(Stored entries)
────────
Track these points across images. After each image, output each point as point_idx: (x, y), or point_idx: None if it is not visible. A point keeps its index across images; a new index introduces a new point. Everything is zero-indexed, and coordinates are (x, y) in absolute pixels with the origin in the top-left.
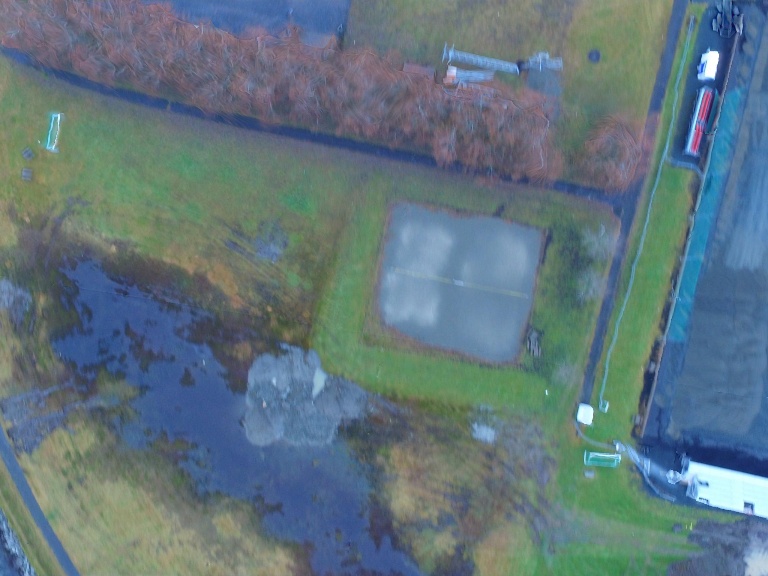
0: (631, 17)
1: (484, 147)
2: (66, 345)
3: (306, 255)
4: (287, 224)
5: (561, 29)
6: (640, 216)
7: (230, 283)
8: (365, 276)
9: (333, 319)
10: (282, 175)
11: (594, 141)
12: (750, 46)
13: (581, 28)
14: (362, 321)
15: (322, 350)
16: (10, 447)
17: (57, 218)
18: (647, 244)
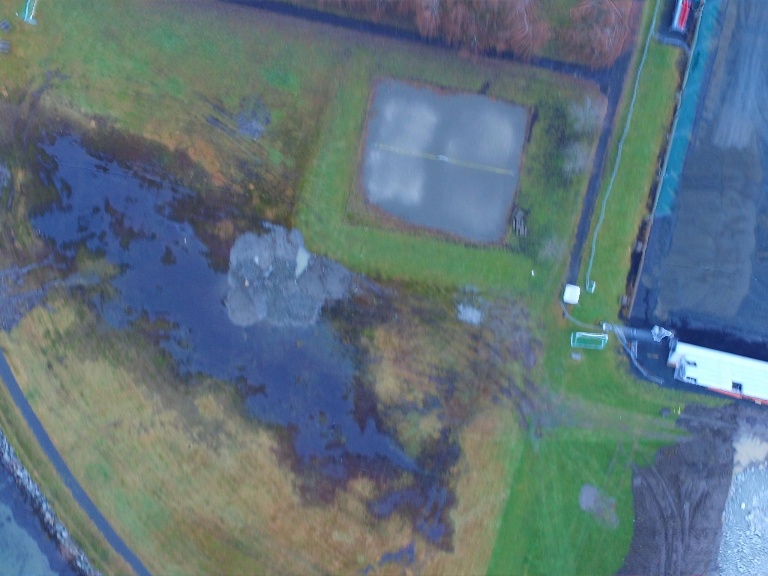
0: None
1: (468, 13)
2: (45, 222)
3: (289, 132)
4: (269, 100)
5: None
6: (627, 94)
7: (211, 160)
8: (348, 153)
9: (316, 197)
10: (264, 50)
11: (579, 7)
12: None
13: None
14: (346, 199)
15: (305, 229)
16: None
17: (35, 92)
18: (634, 122)
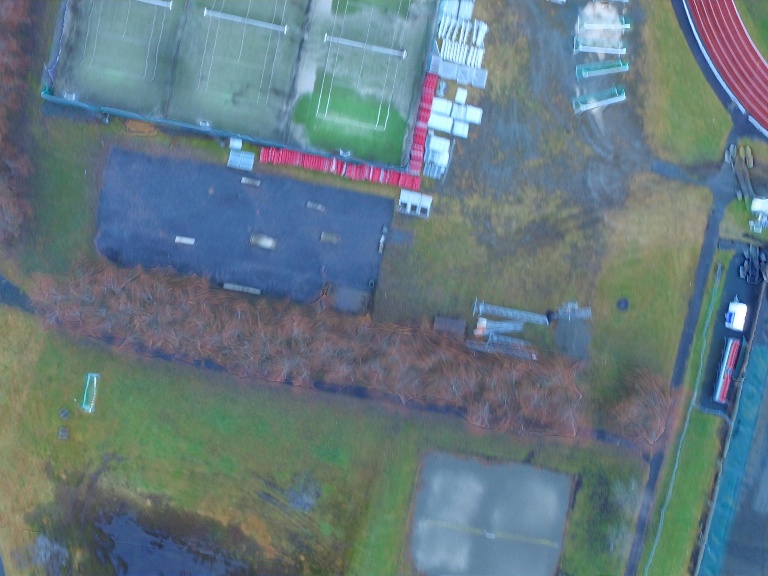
0: (659, 265)
1: (516, 415)
2: None
3: (338, 505)
4: (320, 475)
5: (590, 279)
6: (669, 461)
7: (263, 534)
8: (397, 525)
9: (365, 568)
10: (315, 427)
11: (625, 408)
12: None
13: (610, 277)
14: (394, 569)
15: None
16: None
17: (93, 474)
18: (676, 488)
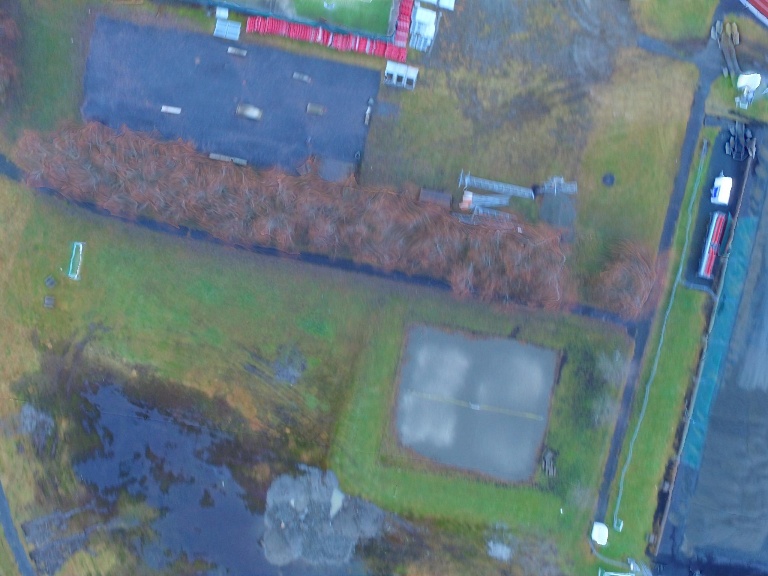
────────
### Exercise description
Pull every line of text from the records above without changing anything, and leave the pictures out of your answer.

### Full solution
Track these points across images. After each image, output each point as point_idx: (x, y), or point_idx: None if it is not visible. A point keeps its index across images; a new index introduces a new point. Everything is zero-indexed, and coordinates are (x, y) in absolute pixels with the origin in the top-left.
0: (631, 17)
1: (484, 147)
2: (66, 345)
3: (306, 255)
4: (287, 224)
5: (561, 29)
6: (640, 216)
7: (230, 283)
8: (365, 276)
9: (333, 319)
10: (282, 175)
11: (594, 141)
12: (750, 46)
13: (581, 28)
14: (362, 321)
15: (322, 350)
16: (10, 447)
17: (57, 218)
18: (647, 244)
0: None
1: (468, 13)
2: (45, 222)
3: (289, 132)
4: (269, 100)
5: None
6: (627, 94)
7: (211, 160)
8: (348, 153)
9: (316, 197)
10: (264, 50)
11: (579, 7)
12: None
13: None
14: (346, 199)
15: (305, 229)
16: None
17: (35, 92)
18: (634, 122)
0: (659, 265)
1: (516, 415)
2: None
3: (338, 505)
4: (320, 475)
5: (590, 279)
6: (669, 461)
7: (263, 534)
8: (397, 525)
9: (365, 568)
10: (315, 427)
11: (625, 408)
12: None
13: (610, 277)
14: (394, 569)
15: None
16: None
17: (93, 474)
18: (676, 488)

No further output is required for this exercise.